Giallo di Bolzano, Benno spalle al muro anche senza il corpo del padre: ora dipende tutto dai Ris

venerdì 5 Marzo 20:57 - di Filomena Auer
Benno e i Ris

Coppia scomparsa a Bolzano, per Benno ora tutto dipende solo dai Ris. Il corpo di Peter Neumair non si trova. Le ricerche non hanno dato esito, nonostante il lavoro intenso portato avanti dai vigili del fuoco. Dai volontari della Protezione civile. E persino dai sommozzatori super esperti di Genova, che recuperarono le vittime dopo il naufragio della Concordia. Il corpo del papà di Benno sembra essere sparito: risucchiato dalle acque dell’Adige o forse nascosto altrove, come sospetta lo zio del ragazzo intervistato nelle scorse settimane da Mattino 5. Intanto, Benno in carcere con l’accusa di duplice delitto e occultamento di cadavere, potrebbe andare incontro al giudizio immediato.

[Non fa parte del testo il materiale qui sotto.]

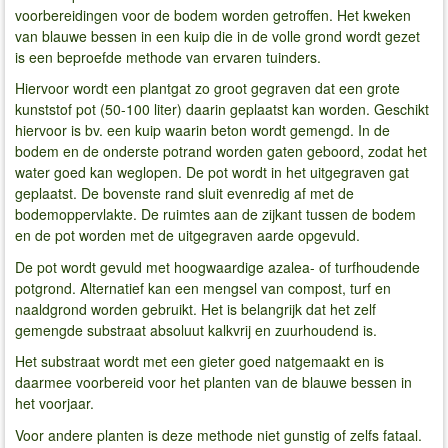
voorbereidingen voor de bodem worden getroffen. Het kweken
van blauwe bessen in een kuip die in de volle grond wordt gezet
is een beproefde methode van ervaren tuinders.
Hiervoor wordt een plantgat zo groot gegraven dat een grote
kunststof pot (50-100 liter) daarin geplaatst kan worden. Geschikt
hiervoor is bv. een kuip waarin beton wordt gemengd. In de
bodem en de onderste potrand worden gaten geboord, zodat het
water goed kan weglopen. De pot wordt in het uitgegraven gat
geplaatst. De bovenste rand sluit evenredig af met de
bodemoppervlakte. De ruimtes aan de zijkant tussen de bodem
en de pot worden met de uitgegraven aarde opgevuld.
De pot wordt gevuld met hoogwaardige azalea- of turfhoudende
potgrond. Alternatief kan een mengsel van compost, turf en
naaldgrond worden gebruikt. Het is belangrijk dat het zelf
gemengde substraat absoluut kalkvrij en zuurhoudend is.
Het substraat wordt met een gieter goed natgemaakt en is
daarmee voorbereid voor het planten van de blauwe bessen in
het voorjaar.
Voor andere planten is deze methode niet gunstig of zelfs fataal.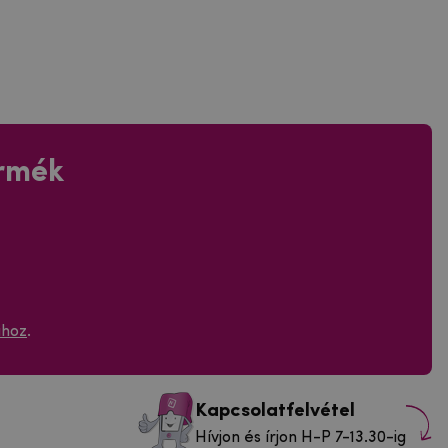
ermék
ához
.
Kapcsolatfelvétel
Hívjon és írjon H-P 7-13.30-ig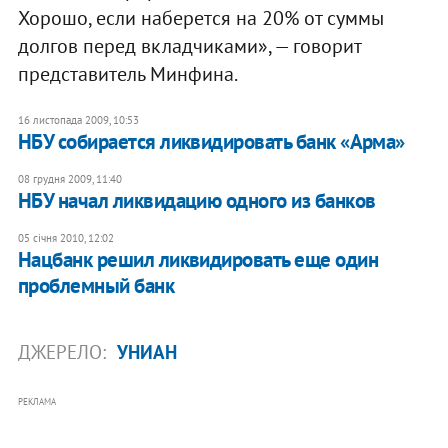
Хорошо, если наберется на 20% от суммы
долгов перед вкладчиками», — говорит
представитель Минфина.
16 листопада 2009, 10:53
НБУ собирается ликвидировать банк «Арма»
08 грудня 2009, 11:40
НБУ начал ликвидацию одного из банков
05 січня 2010, 12:02
Нацбанк решил ликвидировать еще один
проблемный банк
ДЖЕРЕЛО:
УНИАН
РЕКЛАМА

Bolzano, per Benno ora dipende tutto dai risultati degli esami dei Ris

Tutto dipende dagli esiti degli esami di laboratorio attesi entro la metà di aprile. Ma la posizione dell’indagato, accusato di aver assassinato i propri genitori, sembra ormai definita dall’accusa. Mancano solo le conferme che potrebbero arrivare dai Ris: a quel punto la Procura ha già in mente di accelerare i tempi, evitando il passaggio davanti al Gup. Non solo. Come riferiva l’Adige nei giorni scorsi, «già il prossimo 30 marzo il perito informatico, incaricato di analizzare il contenuto delle memorie elettroniche del telefonino di Benno. Oltre al suo personal computer e alle chiavette Usb rinvenute in via Castel Roncolo, consegnerà la sua relazione al magistrato». dunque, anche in assenza del corpo di Peter Neumair, si potrebbe procedere con l’apertura della fase processuale.

Benno verso il giudizio immediato?

Come riferisce sempre il quotidiano locale che ha puntualmente aggiornato sulla drammatica vicenda della coppia scomparsa a Bolzano, «le nuove disposizioni penali in caso di imputazione da ergastolo non permettono più la possibile richiesta di un rito alternativo. A quel punto Benno Neumair potrebbe essere citato direttamente davanti alla Corte d’assise di Bolzano, già nel tardo autunno prossimo». Peraltro, se i referti di laboratorio sugli esami della scientifica dovessero confermare definitivamente che le tracce ematiche trovate nella casa di Bolzano dove vivevano le vittime − che gli inquirenti ipotizzano possa essere stata la scena del crimine – appartengono a Laura Perselli e Peter Neumair, o a uno dei due, gli indizi a carico di Benno diventerebbero schiaccianti. E in ultima istanza, decisivi.

Riserbo assoluto sulla data dell’incontro tra l’indagato e i magistrati

In quel caso, appunto, il passaggio davanti al giudice dell’udienza preliminare sarebbe inutile. A quel punto, infatti, ci sarebbe ben poco da discutere sotto il profilo strettamente processuale. Nel frattempo, a detta del suo difensore, l’avvocato Moccia – tornato in carcere per incontrare il suo assistito – Benno in cella si dispera per il fatto che non si trovi il corpo del padre. E dopo aver chiesto udienza ai magistrati attende una data per l’incontro in cui vorrebbe dare la sua versione dei fatti. Una data su cui vige il più rigido riserbo. La Procura, infatti, ha deciso di non far trapelare nessun indizio o anticipazione sull’eventuale interrogatorio dell’indagato davanti ai due pubblici ministeri: Secco e Jovene. Tutto proseguirà, dunque, nel più severo e assoluto silenzio.